For those without the ability to indulge in a costly hybrid car, there are still many ways to get active and leave the gas-guzzlers behind.
If every household in America exchanged three standard light bulbs with three energy efficient compact fluorescent light bulbs (CFLs), it would be the equivalent of taking 3.5 million cars off the road.
The ACEEE also recommends installing a programmable thermostat to automatically lower the heat or air conditioning at night and raise them again in the morning. These thermostats can save $100 a year on energy bills.
Almost half of the energy used in homes goes to heating and cooling. About 2,000 pounds of carbon dioxide could be saved per year by moving thermostats down two degrees in the winter and up two degrees in the summer.
Even tiny chores such as cleaning or replacing filters on furnaces and air conditioners can be enough to make a change. Cleaning dirty air filters can save 350 pounds of carbon dioxide a year.
Another way to help, according to StopGlobalWarming.org, is by going out and planting a tree. A single tree will absorb one ton of carbon dioxide over its lifetime. Shade provided by trees can also reduce air conditioning bills by 10 to 15 percent.
“If we can reduce deforestation and the conversion of farmlands, we will help the global climate change,” Markoudakis said. “Also buying organic food products from local growers, thus reducing transportation, packing and more dependence on fossil fuels.”
The average meal in the United States travels 1,200 miles from the farm to the plate. Buying locally will save fuel and keep money in the community. Taking the time to grow one’s own food isn’t a bad idea, either.
To review, here are the little things with the potential to make big differences, especially as a student: buy from local growers, ride a bike, walk or take the bus to school, avoid printing excess amounts of paper, become an avid recycler or simply just volunteer within the community.
“I’ve noticed a lot of progress and people have taken notice and are doing what they can,” Markoudakis said. “For the most part, people are blinded to the fact that they have the potential to do little things to help, which can end up influencing those around them.”
The big picture
America was ranked as the top global warming polluter in the world by the Environmental Defense Organization. An 80 percent decrease in U.S. pollution is required by 2050 to prevent the worst consequences of global warming.
However, despite the 358 United States mayors who have signed the U.S. Mayors Climate Protection Agreement pledging to meet or beat Kyoto goals in their communities, no federal bills have been passed to help cap America’s global warming pollution.
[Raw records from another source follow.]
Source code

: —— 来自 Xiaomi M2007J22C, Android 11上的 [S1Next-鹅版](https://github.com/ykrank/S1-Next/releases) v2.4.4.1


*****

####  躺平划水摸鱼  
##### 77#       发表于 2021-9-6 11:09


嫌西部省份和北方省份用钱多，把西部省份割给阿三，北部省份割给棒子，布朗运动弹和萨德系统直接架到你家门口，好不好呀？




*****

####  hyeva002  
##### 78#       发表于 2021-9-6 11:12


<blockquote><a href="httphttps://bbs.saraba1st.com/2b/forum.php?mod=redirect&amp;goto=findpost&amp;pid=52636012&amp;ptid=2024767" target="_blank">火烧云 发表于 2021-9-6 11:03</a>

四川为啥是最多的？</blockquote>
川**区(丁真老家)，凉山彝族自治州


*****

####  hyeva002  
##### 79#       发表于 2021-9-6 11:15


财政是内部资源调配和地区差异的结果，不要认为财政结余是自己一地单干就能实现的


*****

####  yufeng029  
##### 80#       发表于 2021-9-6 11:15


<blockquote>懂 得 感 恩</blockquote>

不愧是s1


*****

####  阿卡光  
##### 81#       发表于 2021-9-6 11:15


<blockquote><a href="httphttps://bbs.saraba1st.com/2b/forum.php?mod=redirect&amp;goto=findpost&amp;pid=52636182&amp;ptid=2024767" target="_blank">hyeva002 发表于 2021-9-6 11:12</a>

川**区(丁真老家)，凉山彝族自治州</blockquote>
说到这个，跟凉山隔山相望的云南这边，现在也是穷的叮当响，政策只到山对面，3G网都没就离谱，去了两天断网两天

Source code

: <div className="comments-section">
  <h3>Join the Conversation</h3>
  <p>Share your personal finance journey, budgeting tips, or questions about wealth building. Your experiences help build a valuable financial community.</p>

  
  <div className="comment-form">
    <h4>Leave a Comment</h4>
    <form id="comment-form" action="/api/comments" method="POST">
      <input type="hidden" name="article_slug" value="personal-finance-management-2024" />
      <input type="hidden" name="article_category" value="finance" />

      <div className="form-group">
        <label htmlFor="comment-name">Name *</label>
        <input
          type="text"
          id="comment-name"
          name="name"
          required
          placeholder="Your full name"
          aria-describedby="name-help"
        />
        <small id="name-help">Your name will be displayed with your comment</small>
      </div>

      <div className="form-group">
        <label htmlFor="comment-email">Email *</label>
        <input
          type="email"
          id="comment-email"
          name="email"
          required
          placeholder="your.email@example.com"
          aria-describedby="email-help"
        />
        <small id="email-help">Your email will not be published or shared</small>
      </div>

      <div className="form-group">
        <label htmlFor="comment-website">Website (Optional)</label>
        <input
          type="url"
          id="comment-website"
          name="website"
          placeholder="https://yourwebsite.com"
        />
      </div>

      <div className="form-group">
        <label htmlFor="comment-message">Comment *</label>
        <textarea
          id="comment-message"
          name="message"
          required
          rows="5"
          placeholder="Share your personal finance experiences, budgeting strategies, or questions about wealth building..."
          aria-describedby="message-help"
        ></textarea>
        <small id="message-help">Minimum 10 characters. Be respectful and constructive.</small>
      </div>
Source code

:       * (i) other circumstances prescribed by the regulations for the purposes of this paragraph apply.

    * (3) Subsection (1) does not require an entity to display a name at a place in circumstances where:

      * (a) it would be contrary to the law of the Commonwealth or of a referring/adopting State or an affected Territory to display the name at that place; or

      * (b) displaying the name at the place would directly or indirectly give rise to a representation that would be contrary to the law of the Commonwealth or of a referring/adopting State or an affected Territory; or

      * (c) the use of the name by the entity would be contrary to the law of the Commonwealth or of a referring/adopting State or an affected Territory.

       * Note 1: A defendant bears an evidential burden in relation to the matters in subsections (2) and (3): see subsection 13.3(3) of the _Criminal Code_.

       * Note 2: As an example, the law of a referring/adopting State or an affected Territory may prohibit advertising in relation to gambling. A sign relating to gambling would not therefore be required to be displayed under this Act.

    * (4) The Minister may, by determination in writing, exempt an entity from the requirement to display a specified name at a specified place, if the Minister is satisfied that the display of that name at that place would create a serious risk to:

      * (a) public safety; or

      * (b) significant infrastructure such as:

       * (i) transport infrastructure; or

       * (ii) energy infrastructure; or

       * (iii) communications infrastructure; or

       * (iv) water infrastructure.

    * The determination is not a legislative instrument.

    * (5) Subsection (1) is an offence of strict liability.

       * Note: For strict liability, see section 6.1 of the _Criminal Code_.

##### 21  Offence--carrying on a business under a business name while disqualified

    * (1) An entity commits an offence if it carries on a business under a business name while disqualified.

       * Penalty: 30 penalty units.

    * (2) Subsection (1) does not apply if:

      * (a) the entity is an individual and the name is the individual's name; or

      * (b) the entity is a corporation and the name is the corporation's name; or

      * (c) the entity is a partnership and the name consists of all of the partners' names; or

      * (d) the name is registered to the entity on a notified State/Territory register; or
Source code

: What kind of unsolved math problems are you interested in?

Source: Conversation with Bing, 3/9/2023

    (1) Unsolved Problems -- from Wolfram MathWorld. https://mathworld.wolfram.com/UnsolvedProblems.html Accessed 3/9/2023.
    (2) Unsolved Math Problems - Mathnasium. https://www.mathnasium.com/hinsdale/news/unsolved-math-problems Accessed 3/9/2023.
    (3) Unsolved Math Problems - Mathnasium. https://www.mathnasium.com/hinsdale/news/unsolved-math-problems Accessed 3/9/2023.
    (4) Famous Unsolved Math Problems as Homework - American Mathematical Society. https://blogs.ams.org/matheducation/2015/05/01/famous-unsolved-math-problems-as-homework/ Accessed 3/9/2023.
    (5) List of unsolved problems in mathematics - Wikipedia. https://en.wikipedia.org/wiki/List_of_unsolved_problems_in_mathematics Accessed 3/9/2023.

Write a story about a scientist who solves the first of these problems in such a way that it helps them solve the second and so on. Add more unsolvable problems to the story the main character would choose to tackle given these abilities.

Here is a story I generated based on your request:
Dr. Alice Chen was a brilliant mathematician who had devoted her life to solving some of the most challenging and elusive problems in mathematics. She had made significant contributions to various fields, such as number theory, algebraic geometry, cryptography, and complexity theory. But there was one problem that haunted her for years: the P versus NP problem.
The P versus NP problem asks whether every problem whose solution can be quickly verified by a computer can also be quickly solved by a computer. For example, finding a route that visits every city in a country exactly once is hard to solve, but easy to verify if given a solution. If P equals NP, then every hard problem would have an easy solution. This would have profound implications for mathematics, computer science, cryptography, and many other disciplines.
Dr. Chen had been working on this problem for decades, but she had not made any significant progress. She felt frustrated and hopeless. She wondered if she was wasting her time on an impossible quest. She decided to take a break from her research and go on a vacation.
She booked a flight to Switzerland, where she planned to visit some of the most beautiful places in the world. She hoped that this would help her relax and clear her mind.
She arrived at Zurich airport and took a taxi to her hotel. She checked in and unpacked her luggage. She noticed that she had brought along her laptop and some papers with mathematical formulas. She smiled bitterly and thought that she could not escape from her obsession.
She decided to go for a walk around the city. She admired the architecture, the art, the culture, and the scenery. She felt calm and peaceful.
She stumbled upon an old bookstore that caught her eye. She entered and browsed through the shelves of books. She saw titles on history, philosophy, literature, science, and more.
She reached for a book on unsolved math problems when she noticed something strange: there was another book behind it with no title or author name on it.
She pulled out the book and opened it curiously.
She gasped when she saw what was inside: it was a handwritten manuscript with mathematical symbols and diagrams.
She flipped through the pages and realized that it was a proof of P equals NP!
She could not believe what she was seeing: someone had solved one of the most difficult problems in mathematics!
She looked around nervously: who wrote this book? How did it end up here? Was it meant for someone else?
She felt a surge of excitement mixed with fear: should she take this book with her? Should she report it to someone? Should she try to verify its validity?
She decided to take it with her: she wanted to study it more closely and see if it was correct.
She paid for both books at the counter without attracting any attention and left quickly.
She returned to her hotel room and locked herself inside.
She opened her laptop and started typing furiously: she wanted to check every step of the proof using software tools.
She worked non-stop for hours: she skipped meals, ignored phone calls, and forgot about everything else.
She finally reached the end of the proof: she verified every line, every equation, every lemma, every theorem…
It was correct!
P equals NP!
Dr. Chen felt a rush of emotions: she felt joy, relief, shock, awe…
President Bush mentioned “climate change” or “global warming” only once in his previous six State of the Union speeches.
Markoudakis says people need to start implementing a smart growth development within cities to reduce urban sprawl. The limitation of fossil fuels within industries and the reduction of emissions can be a big help.
Reducing America’s dependence on foreign oil and focusing on renewable energy sources such as photovoltaics and wind power are just a start, and exercising the right to vote can be a big step in the right direction.
“Everyone’s voice should be heard, and voting for the right political representative who sees, acknowledges and intends to act on our global crises is another important aspect everyone should be involved with,” Markoudakis said.